* **Consegne**
1. Riscrivi più in breve il paragrafo del racconto della 12 ore del Sole che comincia con «Poi il giorno è arrivato», mantenendo i fatti principali.
2. In quale data si è svolta a Palermo la gara di cui parla il racconto della 12 ore del Sole?
3. Riprendi il racconto della 12 ore del Sole e portalo avanti dal punto in cui si ferma.

* **Testo fornito**
========

Alla 12 ore del Sole che si è svolta a Palermo - abbinata alla 9^ della 24 ore del Sole - il 1° dicembre 2013 - e valevole come Campionato italiano IUTA 12 ore su pista ha partecipato anche Eleonora Suizzo.
Ecco il suo racconto, nel quale c'è l'essenza della crisi con cui ci si confronta in una gara di endurance, il suo separamento e il recupero di un significato possibile.
(Eleonora Suizzo) Con un magone parto per questa nuova avventura. Incomprensibile una tale impresa a chi mi vuole bene e non concepisce la mia forma estrema di passione/ossessione per la corsa.
Meditavo da tempo, ma non ne facevo parola con nessuno, immaginando i commenti profani.
Poi il giorno è arrivato con delle previsioni meteo drammatiche: allerta meteo a Palermo, proprio dalle 22.00 del sabato e fino al mattino inoltrato della domenica. Che fare? Sperare in un errore dei sistemi di rilevazione, non sono infallibili loro; in una grazia divina momentanea. Ma poi ho detto: "Non voglio pensare alle condizioni meteorologiche!".

========

* **Materiale fornito**

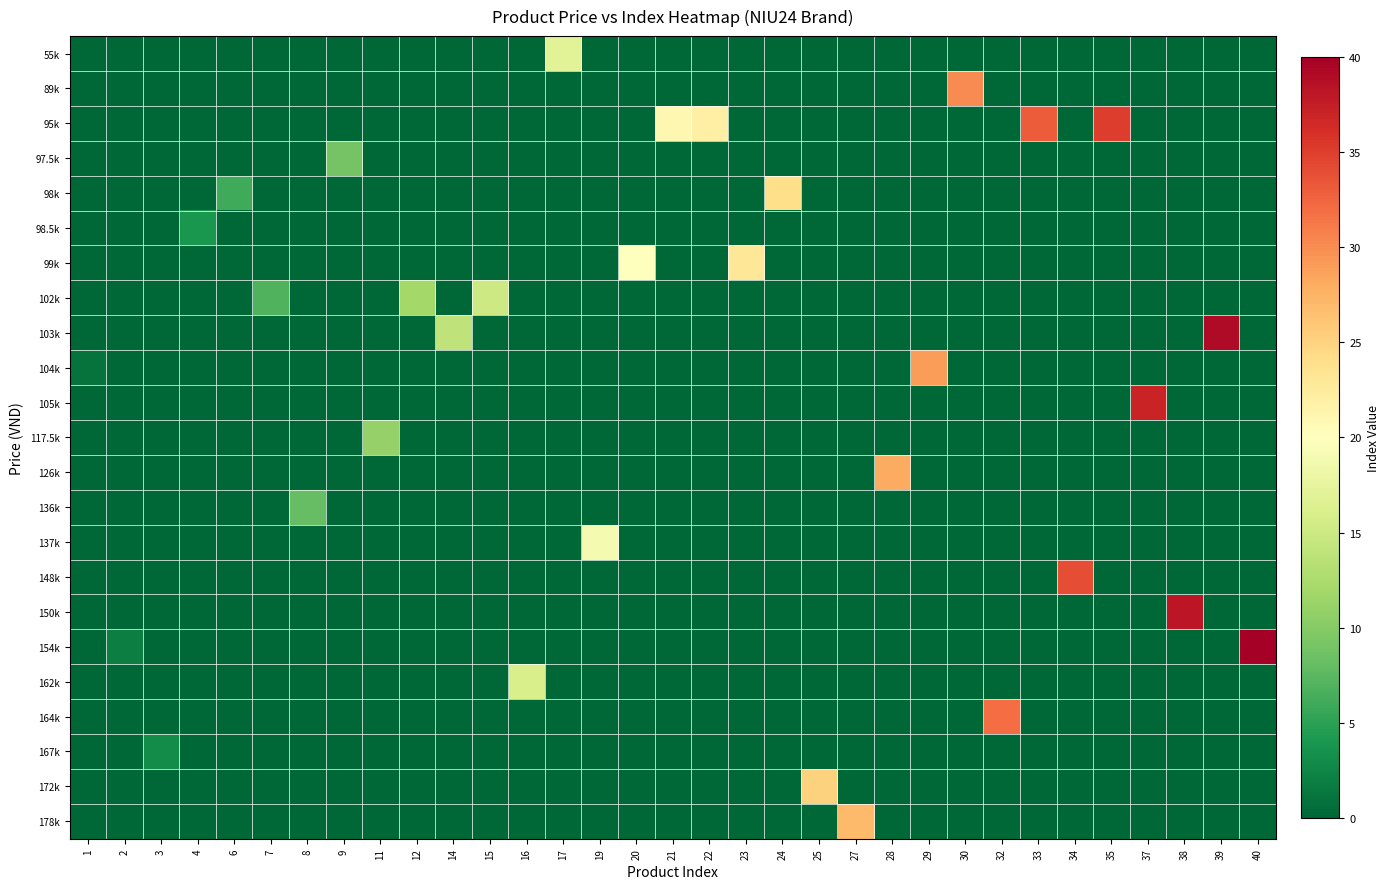

What is the total value across all series at 19?

19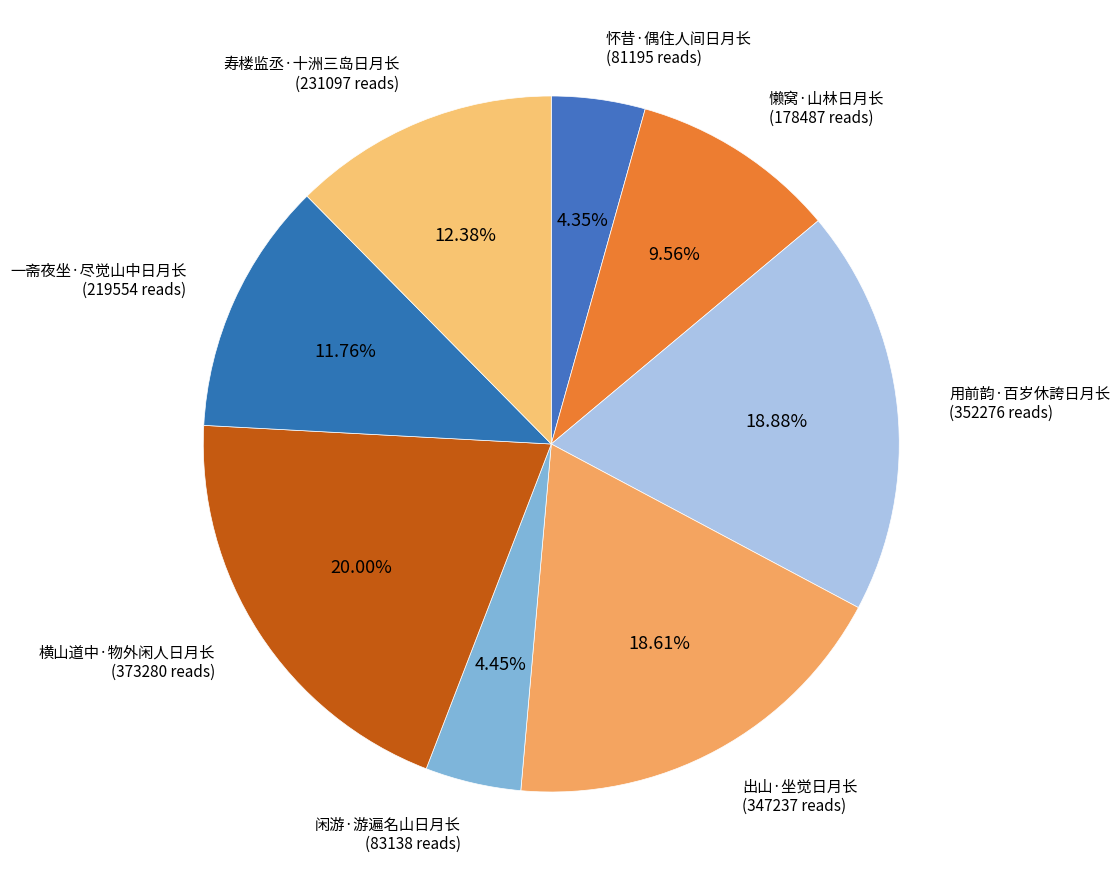

How many segments does this pie chart have?

8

========

* **Risposte date**
1. Il giorno della gara arriva con previsioni pessime: allerta meteo a Palermo dalle 22 del sabato fino a domenica mattina inoltrata. Viene da sperare in un errore delle previsioni o in un aiuto divino momentaneo, ma alla fine la scelta è di non pensare al tempo.

2. Il 1° dicembre 2013.

3.
I miei compagni di viaggio sono degli eroi, Salvo, Vincenzo,Giuseppe ed Elena, anzi Rita! Partiamo nel primo pomeriggio: già piove, ma a Palermo troveremo un tempo apocalittico. Un'allegra compagnia, ignara della notte che trascorrerà in campo, fiduciosa, timorosa. Ci tiriamo su l'uno con l'altro, Enzo ed Elena ridono spesso, Giuseppe parla tutto il tempo e ci distrae con i suoi aneddoti, Salvo il nostro timoniere, sornione, sempre composto nella sua armatura di gigante buono. Io, dentro il mio involucro di contraddizioni e pensieri martellanti, mi rifugio nel buio della notte, nel silenzio delle parole, nel ticchettio della pioggia, nello scricchiolio dei tergicristalli.
Arriviamo allo stadio. Il campo è ben illuminato, ci sono tutti i colori. Verde, arancione, rosso, grigio, bianco, ci sono i ragazzi della 24 ore, partiti alle 10.00 del mattino, corrono già da 8 ore, alcuni di loro camminano, altri sono allegri, altri sono già sfiancati.
Decidiamo di andare a mangiare e riposare, anzi a tentare di riposare, per poi tornare al campo di atletica, poco prima della partenza, a mezzanotte.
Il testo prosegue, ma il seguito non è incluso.